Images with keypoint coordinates
------------------------------------------------------------------------
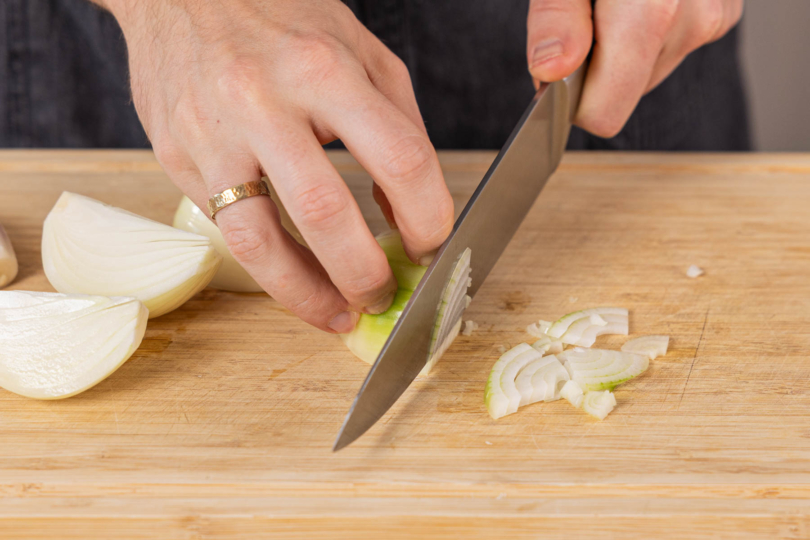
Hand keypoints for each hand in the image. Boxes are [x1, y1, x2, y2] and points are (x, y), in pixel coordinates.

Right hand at [100, 0, 453, 332]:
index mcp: (325, 67)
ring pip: (260, 239)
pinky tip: (297, 286)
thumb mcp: (360, 49)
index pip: (399, 157)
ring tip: (340, 315)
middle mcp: (265, 99)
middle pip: (326, 209)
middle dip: (365, 270)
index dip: (428, 215)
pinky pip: (228, 231)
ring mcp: (214, 133)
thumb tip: (408, 209)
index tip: (433, 243)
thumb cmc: (280, 17)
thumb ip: (398, 126)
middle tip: (386, 293)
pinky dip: (269, 272)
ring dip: (308, 293)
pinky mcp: (179, 158)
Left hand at [526, 0, 743, 136]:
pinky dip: (647, 32)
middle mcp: (692, 20)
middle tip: (587, 17)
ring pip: (647, 74)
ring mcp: (713, 16)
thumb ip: (557, 18)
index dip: (569, 102)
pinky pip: (669, 48)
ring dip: (622, 48)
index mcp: (651, 12)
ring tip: (615, 1)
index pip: (604, 114)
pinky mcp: (721, 12)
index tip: (555, 72)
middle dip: (597, 69)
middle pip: (624, 96)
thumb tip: (550, 72)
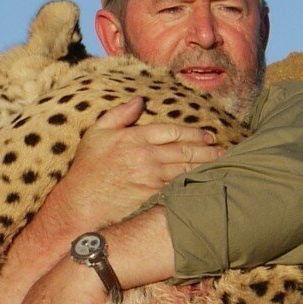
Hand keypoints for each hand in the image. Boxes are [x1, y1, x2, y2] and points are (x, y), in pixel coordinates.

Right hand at [35, 99, 227, 239]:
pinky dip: (195, 182)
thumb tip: (139, 100)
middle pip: (184, 149)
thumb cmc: (87, 168)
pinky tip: (206, 181)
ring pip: (186, 167)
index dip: (192, 132)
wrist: (81, 203)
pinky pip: (180, 186)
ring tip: (220, 163)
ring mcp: (151, 177)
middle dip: (206, 148)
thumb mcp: (97, 133)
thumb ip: (119, 114)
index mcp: (135, 137)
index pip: (172, 131)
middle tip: (221, 148)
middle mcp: (146, 155)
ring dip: (206, 165)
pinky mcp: (153, 195)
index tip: (206, 135)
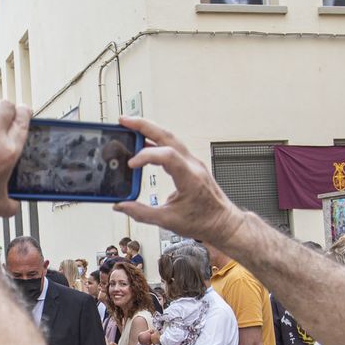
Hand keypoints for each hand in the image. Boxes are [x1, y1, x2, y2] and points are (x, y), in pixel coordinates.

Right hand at [116, 116, 249, 246]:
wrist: (222, 222)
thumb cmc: (203, 221)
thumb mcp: (169, 221)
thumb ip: (142, 213)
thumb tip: (122, 206)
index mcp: (190, 178)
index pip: (166, 155)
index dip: (145, 156)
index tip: (131, 165)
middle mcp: (193, 165)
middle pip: (167, 136)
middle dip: (144, 126)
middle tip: (124, 121)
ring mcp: (193, 162)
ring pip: (170, 138)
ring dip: (150, 130)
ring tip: (130, 127)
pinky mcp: (191, 165)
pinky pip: (173, 147)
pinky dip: (156, 142)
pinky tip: (144, 144)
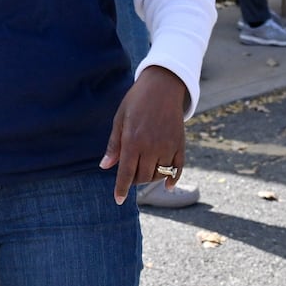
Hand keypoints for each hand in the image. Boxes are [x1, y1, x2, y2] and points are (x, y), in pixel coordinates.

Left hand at [100, 65, 188, 203]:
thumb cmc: (136, 101)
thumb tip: (104, 167)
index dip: (121, 188)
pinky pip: (177, 169)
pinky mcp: (180, 144)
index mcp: (133, 141)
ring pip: (159, 175)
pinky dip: (172, 179)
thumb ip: (114, 145)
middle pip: (142, 177)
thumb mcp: (119, 120)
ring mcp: (168, 146)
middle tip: (129, 175)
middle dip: (134, 180)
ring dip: (150, 178)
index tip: (118, 200)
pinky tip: (168, 186)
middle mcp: (151, 147)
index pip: (126, 173)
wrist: (163, 85)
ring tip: (143, 172)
------------------------------------------------------------------------
* **PROBLEM**
Every line that contains the string "Right" should be copied from the records.

* **PROBLEM SOLUTION**
Right hand at [100, 0, 453, 332]:
Right hand at [35, 99, 227, 239]:
Right hand at [116, 116, 249, 246]:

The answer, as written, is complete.